Comparison of real-time PCR, reverse transcriptase real-time PCR, loop-mediated isothermal amplification, and the FDA conventional microbiological method for the detection of Salmonella spp. in produce

Abstract

Contamination of foods, especially produce, with Salmonella spp. is a major concern for public health. Several methods are available for the detection of Salmonella in produce, but their relative efficiency for detecting Salmonella in commonly consumed vegetables, often associated with outbreaks of food poisoning, needs to be confirmed. In this study, the effectiveness of three molecular methods for detection of Salmonella in six produce matrices was evaluated and compared to the FDA microbiological detection method. Samples of cilantro (coriander leaves), lettuce, parsley, spinach, tomato, and jalapeno pepper were inoculated with Salmonella serovars at two different levels (10(5) and <10(1) CFU/25 g of produce). The inoculated produce was assayed by the FDA Salmonella culture method (Bacteriological Analytical Manual) and by three molecular methods: quantitative real-time PCR (qPCR), quantitative reverse transcriptase real-time PCR (RT-qPCR), and loop-mediated isothermal amplification (LAMP). Comparable results were obtained by these four methods, which all detected as little as 2 CFU of Salmonella cells/25 g of produce. All control samples (not inoculated) were negative by the four methods. RT-qPCR detects only live Salmonella cells, obviating the danger of false-positive results from nonviable cells. False negatives (inhibition of either qPCR or RT-qPCR) were avoided by the use of either a DNA or an RNA amplification internal control (IAC). Compared to the conventional culture method, the qPCR, RT-qPCR, and LAMP assays allowed faster and equally accurate detection of Salmonella spp. in six high-risk produce commodities.

Fig. 1.

Determination of the detection limit of the RT-qPCR, qPCR, and LAMP assays.

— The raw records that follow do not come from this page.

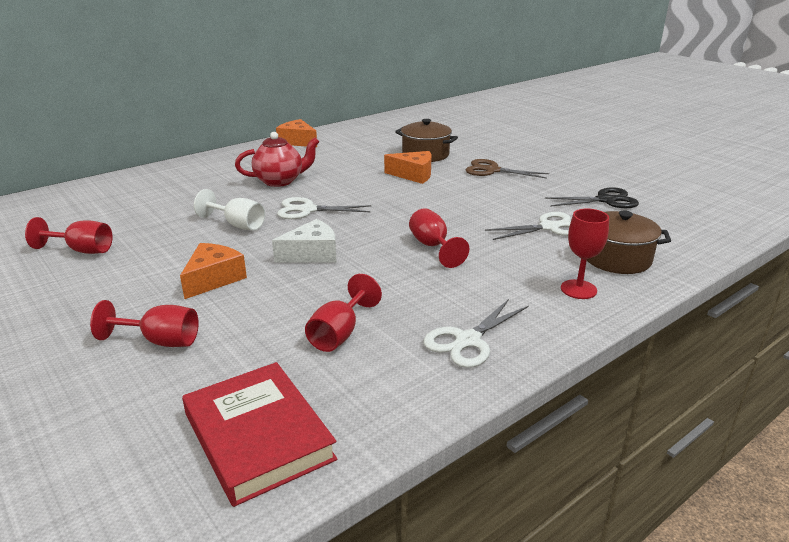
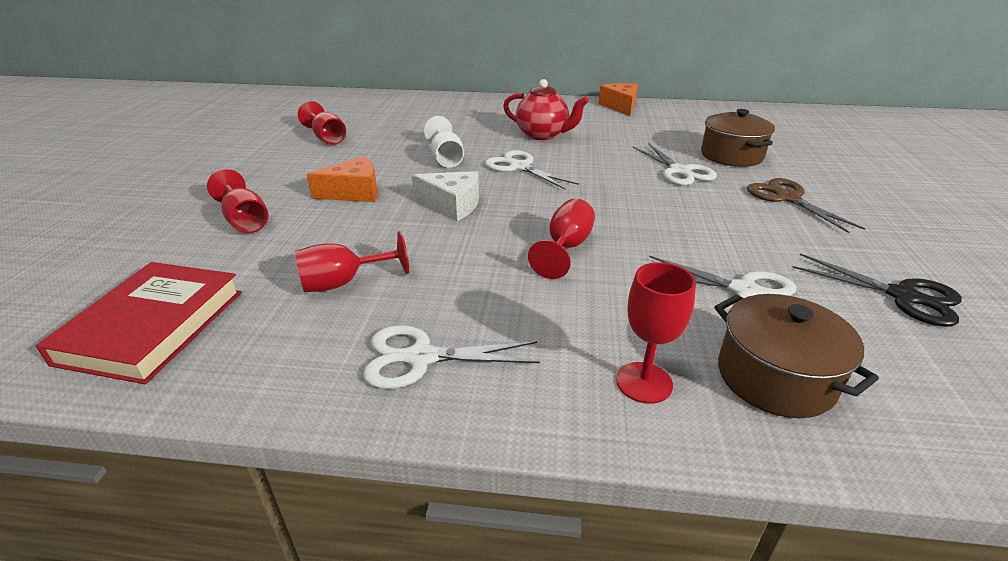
camera: 45 degrees right, 5 degrees up
(413, 175) = (679, 171): orange cheese -> white scissors

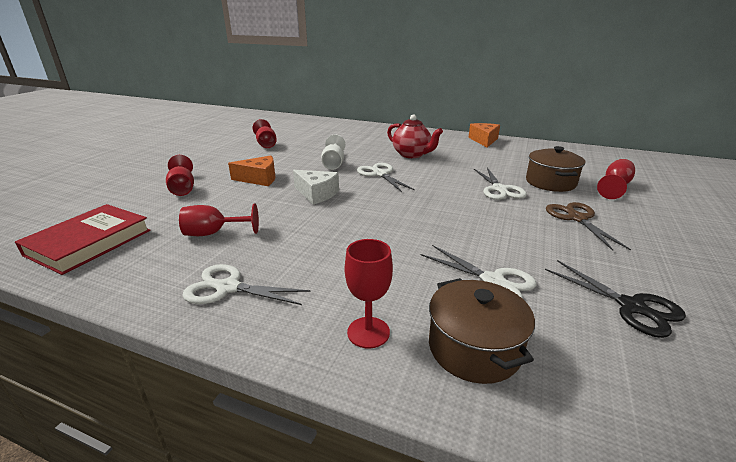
camera: 15 degrees right, 5 degrees down
(566, 248) = (376, 231): red goblet -> red goblet (614, 187)

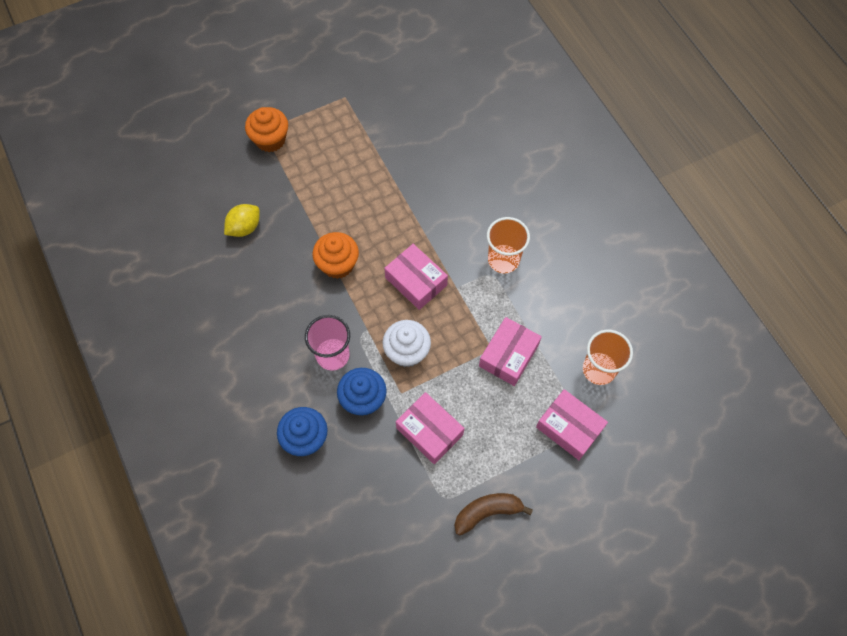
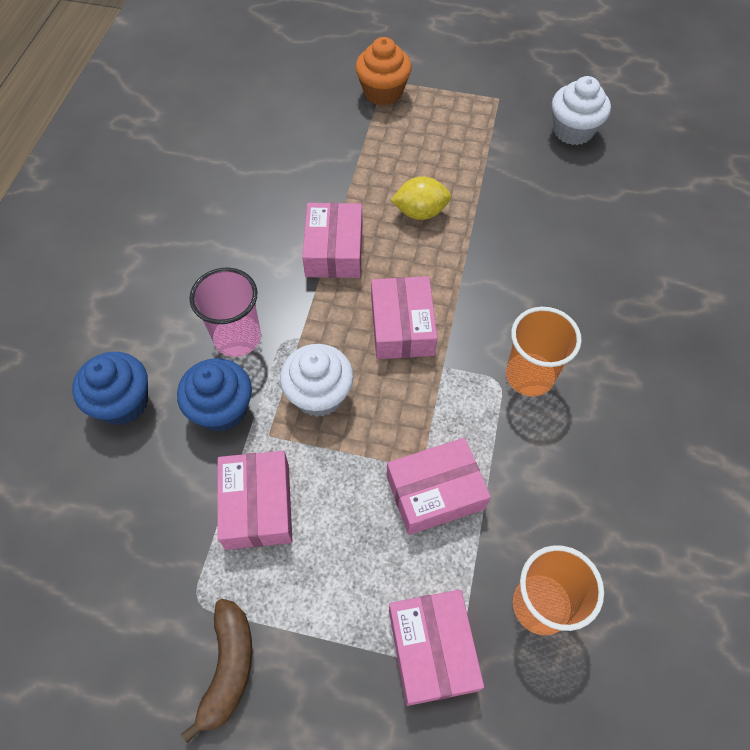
camera: 40 degrees right, 5 degrees down
(244, 228) = (277, 154): yellow lemon -> yellow lemon (420, 212)
(338, 264) = (334, 250): orange cupcake -> pink box
(406, 91) = (573, 131): none -> white cupcake
(487, 512) = (229, 667): brown banana -> brown banana turned 75 degrees clockwise

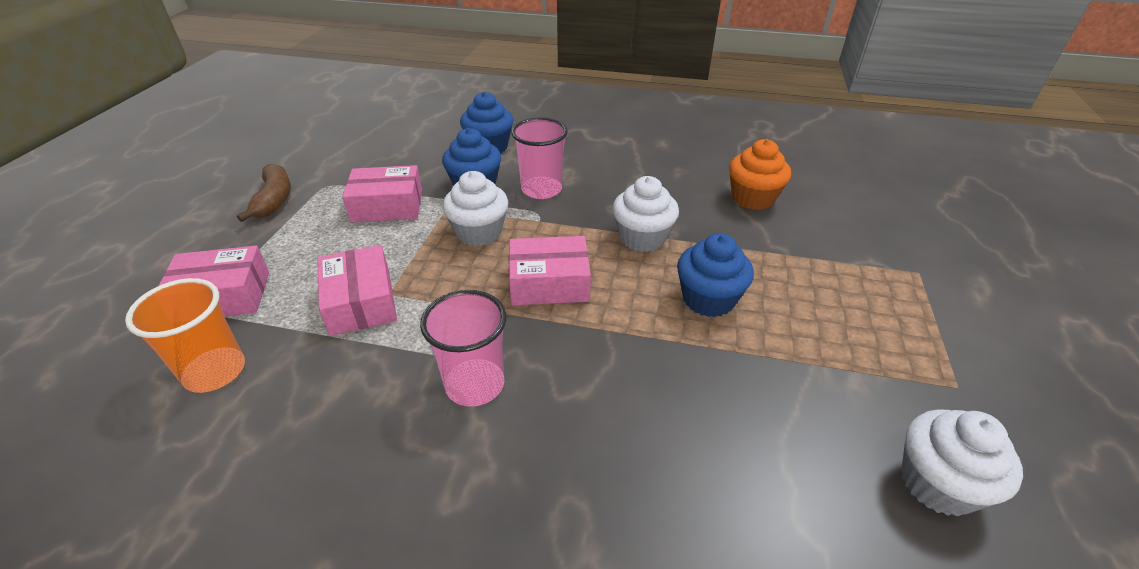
camera: 90 degrees right, 20 degrees down
(229, 667) = (274, 199): brown banana -> brown banana turned 105 degrees counterclockwise
(334, 250) = (642, 238): pink box -> white cupcake
(383, 92) = (896, 271): orange cupcake -> orange cupcake (752, 198)
(420, 212) = (708, 299): yellow lemon -> blue cupcake
(529, 376) = (475, 384): orange cup -> pink cup

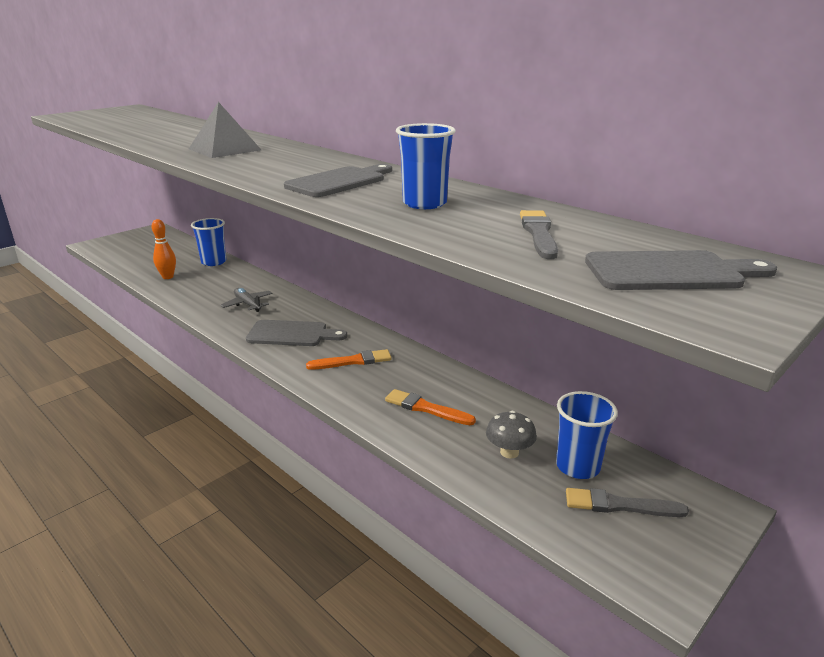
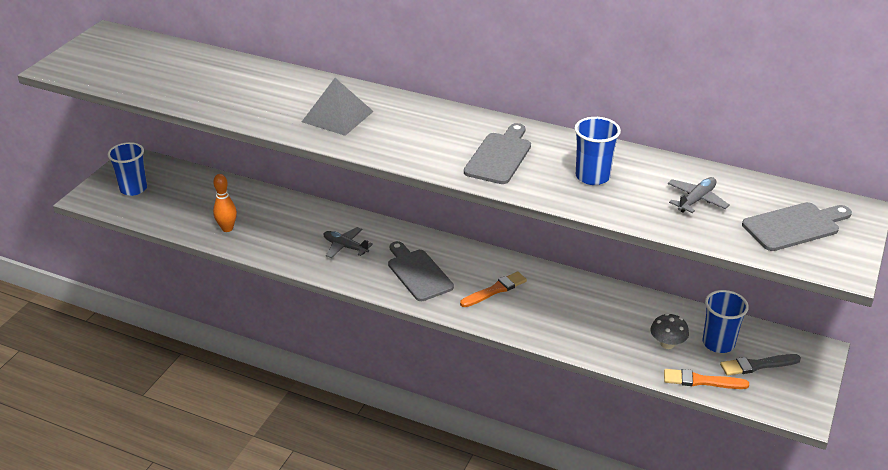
camera: 20 degrees left, 10 degrees up
(213, 262) = (255, 197): blue cup -> blue cup (133, 189)
(291, 334) = (418, 273): grey cutting board -> grey cutting board turned 105 degrees counterclockwise
(426, 408) = (585, 321): orange brush -> orange brush (701, 381)
(539, 233) = (696, 200): grey brush -> grey plane

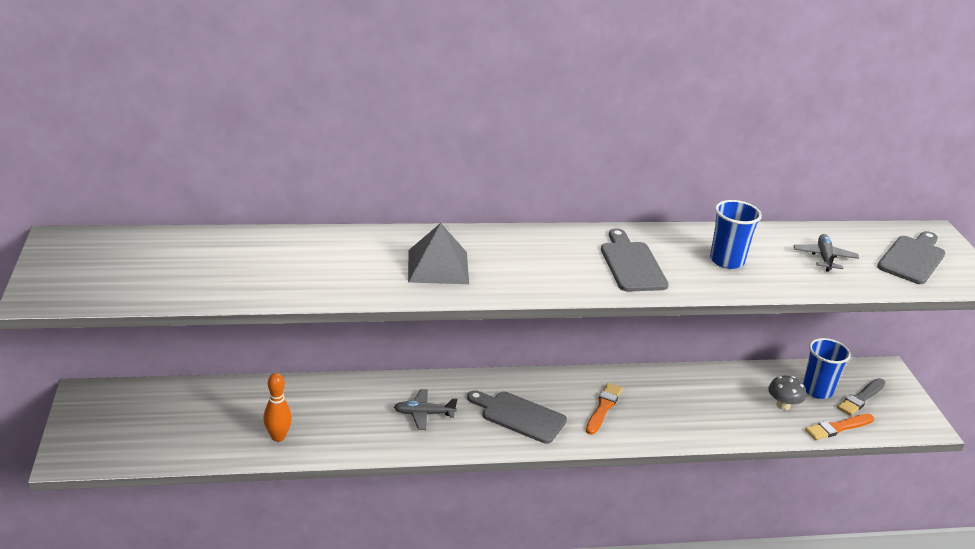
camera: 35 degrees left, 5 degrees down
(133, 189) = (119, 428): blue cup -> none

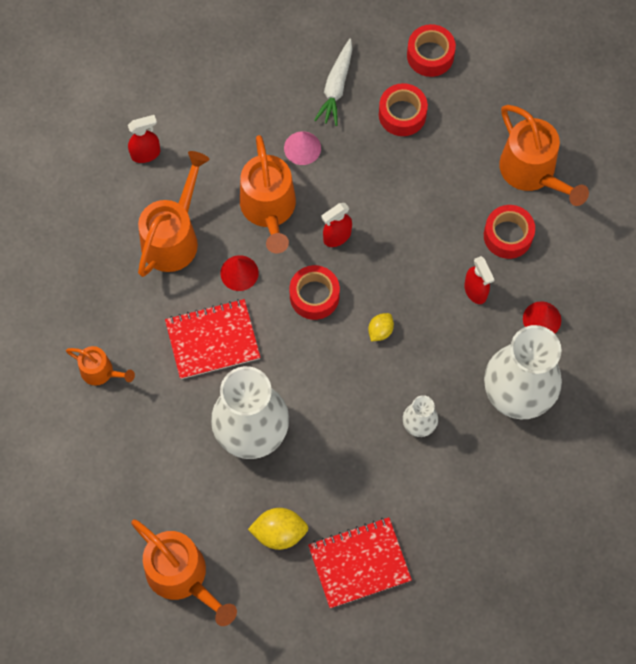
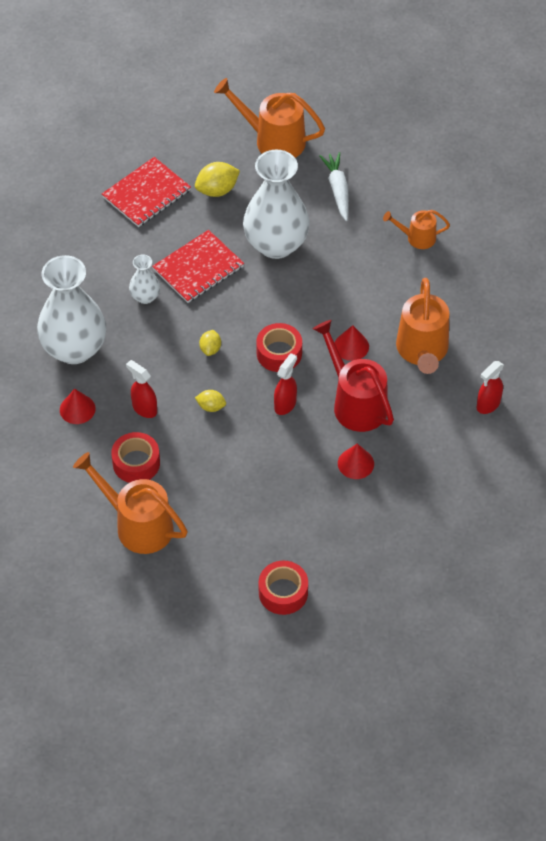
camera: 155 degrees right, 15 degrees down
(212, 340) = (343, 291): red notebook -> red notebook (198, 268)
(269, 210) = (355, 402): orange watering can -> red watering can
(302, 148) = (355, 463): pink cone -> red cone
(336, 87) = (355, 528): white carrot -> white carrot (338, 190)
(402, 114) = (281, 528): red tape -> none
(409, 265) = (211, 407): none -> yellow lemon

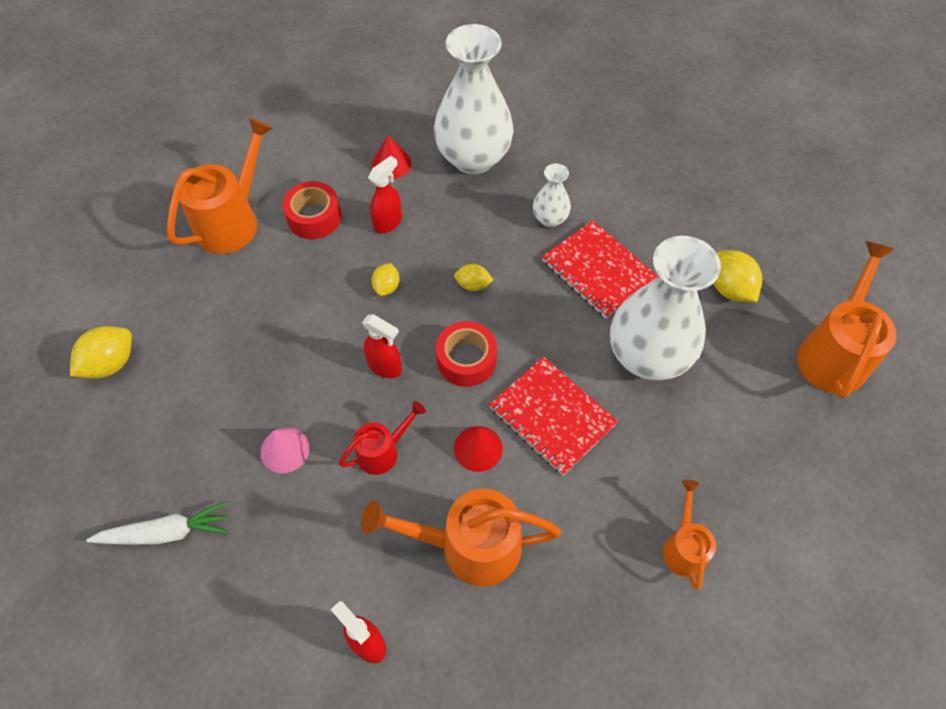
camera: 90 degrees right, 5 degrees up
(146, 194) = (710, 215): red notebook -> red notebook (552, 416)
(283, 592) = (111, 363): red tape -> yellow lemon
(338, 190) = (758, 435): white carrot -> white carrot (166, 532)
(355, 402) = (383, 451): red watering can -> red watering can, size x0.56
(355, 463) = (285, 450): red cone -> pink cone

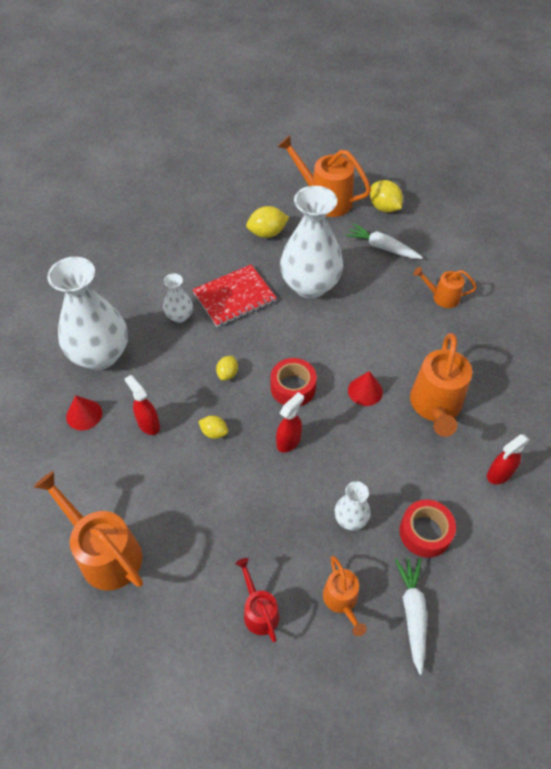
camera: 80 degrees left, 5 degrees down
(111, 363) = (242, 669): yellow lemon -> yellow lemon (384, 207)
(181, 451) = (342, 601): none -> orange watering can
(285, 450) = (350, 519): pink cone -> white vase
(314, 217) = (124, 481): red tape -> red tape (425, 532)
(383, 451) = (360, 450): red watering can -> red watering can (259, 611)
(552, 416) = (346, 344): red notebook -> none
(760, 447) = (382, 247): none -> white carrot

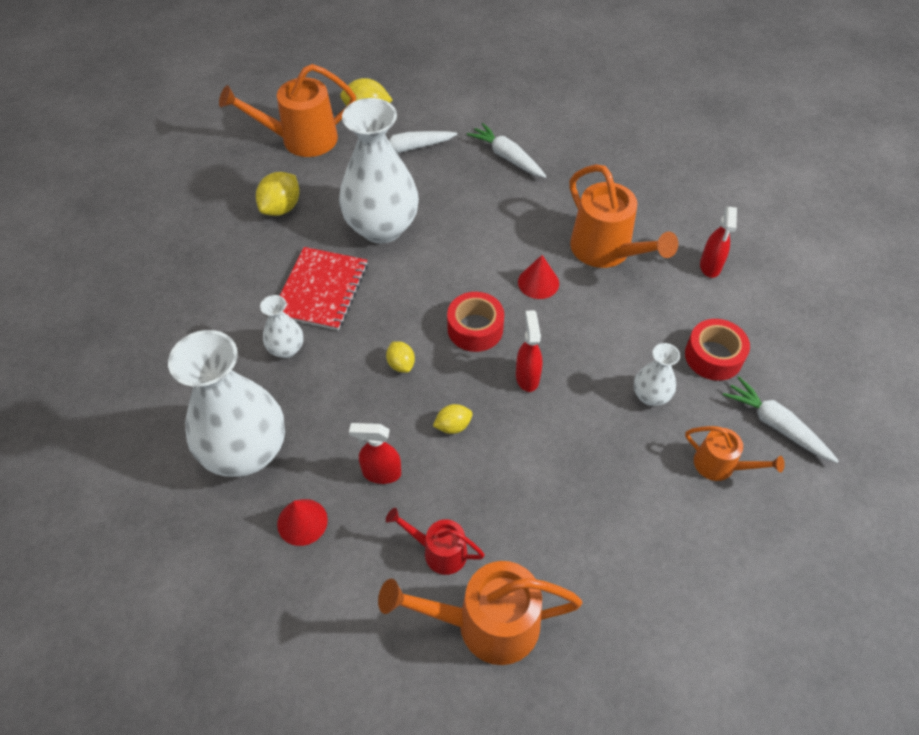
camera: 45 degrees left, 0 degrees up
(259, 611) = (672, 536): red watering can -> red watering can (438, 551)
(442, 297) = (507, 157): orange watering can -> white carrot

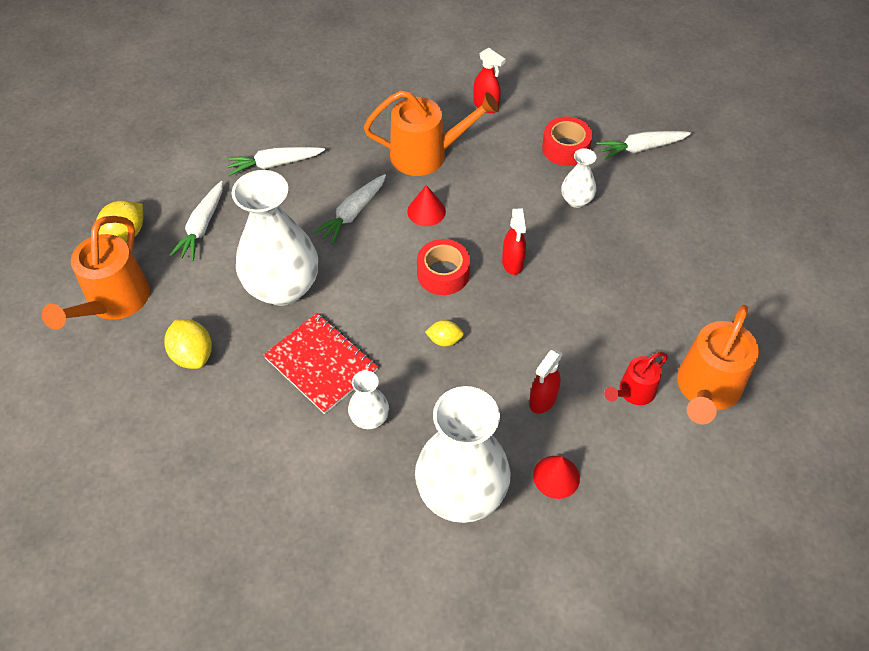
camera: 60 degrees left, 0 degrees up
(453, 426) = (527, 332): yellow lemon -> none
(495, 233) = (353, 213): none -> white carrot
(527, 377) = (512, 263): red spray bottle -> red spray bottle turned 120 degrees counterclockwise
(720, 465) = (655, 194): orange watering can -> none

Calibration curves generated using 10-fold dilutions of DNA or RNA standards for invA (triplicates). The C_q values are plotted against the concentration of the nucleic acid target as copies/reaction for both DNA and RNA (instrument default view; Mx3005P QPCR system). To determine the reaction efficiency (E), the slope of each calibration curve was determined from the following equation: E = 10^−1/slope −1. (A) Tenfold invA RNA standard dilutions amplified by RT-qPCR, including RNA IAC in each reaction tube. (B) Tenfold invA DNA standard dilutions amplified by qPCR, including DNA IAC in each reaction tube. The E and R² values are shown. (C) LAMP amplification of 10-fold invA DNA standard dilutions: bright green, positive; light green, negative.